F comme... Forgeron




 

En ce matin de printemps 1780, la brume montait encore des prairies du Haut Poitou, quand Joseph Delage poussa la porte de sa forge dans le petit village de Mazerolles, dans la châtellenie de Lussac, dans le pays montmorillonais.

Le bois et le charbon, qu'il avait soigneusement empilés la veille, n'attendaient qu'une étincelle, et bientôt le foyer s'embrasa d'une lueur rougeoyante. Dans le calme du village en cette belle matinée, seul le souffle régulier du soufflet, que Joseph actionnait du pied, troublait le silence de cette campagne.

Joseph était un homme solide, aux bras tannés par la chaleur et aux mains larges comme des battoirs. Son visage, marqué par la suie et les années, s'éclairait pourtant d'un calme souriant lorsqu'il observait le métal prendre vie sous ses coups. Pour lui, le fer n'était pas une matière récalcitrante, c'était un compagnon de toujours, qu'il fallait écouter, comprendre, guider.

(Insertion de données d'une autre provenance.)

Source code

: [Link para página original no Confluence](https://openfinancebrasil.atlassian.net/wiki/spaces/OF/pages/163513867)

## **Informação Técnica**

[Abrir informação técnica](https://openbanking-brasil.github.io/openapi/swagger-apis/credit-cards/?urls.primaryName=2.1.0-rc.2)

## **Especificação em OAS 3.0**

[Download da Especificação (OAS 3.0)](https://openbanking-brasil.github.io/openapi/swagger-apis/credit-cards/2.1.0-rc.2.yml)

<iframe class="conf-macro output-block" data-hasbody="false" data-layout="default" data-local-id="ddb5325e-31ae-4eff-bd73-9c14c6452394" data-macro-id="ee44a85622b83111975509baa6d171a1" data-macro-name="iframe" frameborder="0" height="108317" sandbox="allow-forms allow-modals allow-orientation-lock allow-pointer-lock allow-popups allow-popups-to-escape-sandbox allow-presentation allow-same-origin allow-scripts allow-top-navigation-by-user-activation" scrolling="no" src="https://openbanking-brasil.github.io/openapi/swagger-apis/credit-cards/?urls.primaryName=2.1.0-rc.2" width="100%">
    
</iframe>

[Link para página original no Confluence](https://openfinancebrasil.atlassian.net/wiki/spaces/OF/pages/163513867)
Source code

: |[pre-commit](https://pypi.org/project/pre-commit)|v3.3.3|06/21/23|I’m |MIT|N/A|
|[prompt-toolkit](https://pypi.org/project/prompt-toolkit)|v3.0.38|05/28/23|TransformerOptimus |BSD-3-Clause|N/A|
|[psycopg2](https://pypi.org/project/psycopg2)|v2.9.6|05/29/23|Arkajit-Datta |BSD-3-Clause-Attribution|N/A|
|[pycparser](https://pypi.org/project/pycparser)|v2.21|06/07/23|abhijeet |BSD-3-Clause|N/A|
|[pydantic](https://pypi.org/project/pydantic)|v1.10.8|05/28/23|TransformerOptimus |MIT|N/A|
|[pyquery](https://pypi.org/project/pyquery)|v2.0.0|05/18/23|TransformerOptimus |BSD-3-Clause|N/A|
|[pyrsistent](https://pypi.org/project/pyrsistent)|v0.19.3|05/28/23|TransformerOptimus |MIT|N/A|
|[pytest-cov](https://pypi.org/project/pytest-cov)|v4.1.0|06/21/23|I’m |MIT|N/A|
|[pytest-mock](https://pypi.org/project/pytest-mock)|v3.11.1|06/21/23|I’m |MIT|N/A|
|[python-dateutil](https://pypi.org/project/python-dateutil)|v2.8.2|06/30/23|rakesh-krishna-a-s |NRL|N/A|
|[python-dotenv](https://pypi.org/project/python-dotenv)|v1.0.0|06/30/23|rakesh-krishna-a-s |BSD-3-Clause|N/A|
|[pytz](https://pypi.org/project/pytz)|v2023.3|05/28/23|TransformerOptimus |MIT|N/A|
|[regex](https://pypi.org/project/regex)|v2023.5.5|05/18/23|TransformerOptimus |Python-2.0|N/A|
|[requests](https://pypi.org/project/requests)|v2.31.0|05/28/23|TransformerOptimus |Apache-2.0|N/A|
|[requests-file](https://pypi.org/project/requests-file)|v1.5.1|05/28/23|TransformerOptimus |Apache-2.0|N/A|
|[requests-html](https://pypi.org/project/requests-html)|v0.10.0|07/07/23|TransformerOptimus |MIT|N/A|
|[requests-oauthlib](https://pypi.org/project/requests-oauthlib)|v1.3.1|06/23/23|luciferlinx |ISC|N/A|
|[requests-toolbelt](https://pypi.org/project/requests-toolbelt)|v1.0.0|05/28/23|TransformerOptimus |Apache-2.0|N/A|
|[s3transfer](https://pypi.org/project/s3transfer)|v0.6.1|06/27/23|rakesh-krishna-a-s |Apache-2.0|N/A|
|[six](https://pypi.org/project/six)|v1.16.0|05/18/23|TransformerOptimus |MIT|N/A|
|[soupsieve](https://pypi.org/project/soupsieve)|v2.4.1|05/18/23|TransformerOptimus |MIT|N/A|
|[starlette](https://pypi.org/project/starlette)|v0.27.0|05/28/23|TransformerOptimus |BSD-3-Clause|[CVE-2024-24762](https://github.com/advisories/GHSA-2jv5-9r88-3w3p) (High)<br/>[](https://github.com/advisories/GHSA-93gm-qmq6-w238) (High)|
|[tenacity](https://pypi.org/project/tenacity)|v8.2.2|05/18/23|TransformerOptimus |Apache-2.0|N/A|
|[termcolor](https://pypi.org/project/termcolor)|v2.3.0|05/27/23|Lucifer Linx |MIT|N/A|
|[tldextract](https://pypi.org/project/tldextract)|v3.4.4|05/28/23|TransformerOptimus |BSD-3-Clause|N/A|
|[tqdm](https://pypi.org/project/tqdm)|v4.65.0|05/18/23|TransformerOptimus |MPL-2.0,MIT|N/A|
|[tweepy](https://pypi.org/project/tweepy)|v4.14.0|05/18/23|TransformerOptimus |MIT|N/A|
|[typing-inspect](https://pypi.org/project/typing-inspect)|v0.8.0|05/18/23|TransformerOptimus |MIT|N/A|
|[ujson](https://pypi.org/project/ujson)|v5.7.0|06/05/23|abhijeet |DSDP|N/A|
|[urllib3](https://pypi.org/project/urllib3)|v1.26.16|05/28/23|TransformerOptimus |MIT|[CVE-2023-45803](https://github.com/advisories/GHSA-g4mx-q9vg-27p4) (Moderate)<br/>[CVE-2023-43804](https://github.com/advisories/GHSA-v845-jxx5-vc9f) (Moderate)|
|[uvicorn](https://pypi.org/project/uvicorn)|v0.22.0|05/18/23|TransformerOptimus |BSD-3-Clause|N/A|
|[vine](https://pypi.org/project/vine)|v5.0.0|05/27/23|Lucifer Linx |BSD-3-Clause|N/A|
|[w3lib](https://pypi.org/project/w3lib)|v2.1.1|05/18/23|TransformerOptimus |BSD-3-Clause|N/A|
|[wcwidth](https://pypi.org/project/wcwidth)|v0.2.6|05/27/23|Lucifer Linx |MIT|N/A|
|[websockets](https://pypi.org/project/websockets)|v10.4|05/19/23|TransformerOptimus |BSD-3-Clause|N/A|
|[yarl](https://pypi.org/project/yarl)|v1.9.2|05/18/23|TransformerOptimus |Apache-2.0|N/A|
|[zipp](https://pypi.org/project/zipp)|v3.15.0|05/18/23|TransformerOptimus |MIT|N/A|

Ce jour-là, il devait refaire le soc de la charrue de son cousin, Louis Aubeneau, le métayer de la Dorlière, dont les terres, lourdes et argileuses, éreintaient l'outil chaque printemps. À peine le fer avait-il rougi que déjà l'on entendait au-dehors des bruits de sabots et des voix. La forge était le premier lieu où l'on passait, besoin de faire réparer un outil, aiguiser une lame, ou simplement colporter des nouvelles.

La porte s'ouvrit. C'était Jean Laurent, son voisin le voiturier, la mine déconfite.

"-  Le cerclage de la roue de ma charrette est fendu Joseph, tu peux m'aider ?" 

"- Je te fais ça tout de suite Jean, pour que tu puisses repartir au plus tôt", répondit Joseph "dès que j'ai terminé ce soc, parce que tu sais bien, il faut battre le fer quand il est chaud !"

Joseph continua son martelage. Le fer chantait sous ses coups, jetant des étincelles dorées dans la pénombre de l'atelier.

Vers midi, lorsque le soleil commença à chauffer la terre, la forge devint un refuge pour ceux qui voulaient fuir la lumière éclatante. On venait boire un verre d'eau fraîche, discuter des affaires du bourg ou commenter les rumeurs venues de Poitiers — on disait qu'un nouveau contremaître du roi passait de village en village pour inspecter les armes et les fers des milices locales. Joseph écoutait d'une oreille attentive, ce serait du travail pour lui, s'il fallait refaire les lames des sabres de la maréchaussée. Mais il n'interrompit pas son travail, son enclume, elle, ne cessait jamais.

L'après-midi avançant, Joseph retira un instant son tablier et se posta à la porte de la forge pour respirer l'air du dehors. Devant lui, les toits de tuiles rouges du village miroitaient sous le soleil, et, au loin, l'ombre du clocher de l'église Saint Romain se découpait sur les champs environnants.

Mais le répit fut court : une course rapide fit vibrer la poussière du chemin. C'était le jeune Pierre Aubeneau, qui arrivait tout essoufflé.

"- Maître Delage ! Le soc est-il prêt ? Mon père dit que la pluie pourrait venir demain."
Joseph hocha la tête. Le soc, encore tiède, reposait sur un établi. L'ouvrage était solide, équilibré, prêt à fendre la terre.

"- Dis à Louis qu'il tiendra tout l'été" , répondit-il en enveloppant la lame dans un linge.

Le soir tomba enfin. Mazerolles retrouvait son calme, et la forge, elle aussi, s'apaisait. Joseph éteignit le foyer, rangea ses outils un à un, puis s'assit un moment devant l'atelier. Les grillons chantaient dans les haies, et une odeur de terre chaude montait des jardins.

Joseph Delage est né à Mazerolles en 1751, chez Silvin Delage et Marie Aubeneau, laboureurs.

Il s'est marié en janvier 1776 avec Marguerite Montat. Ensemble ils auront sept enfants, nés dans la forge de Mazerolles, entre 1776 et 1792.

Joseph est décédé en 1818, il avait 67 ans, Marguerite lui a survécu jusqu'en 1822, date à laquelle elle disparaît à son tour, à l'âge de 66 ans.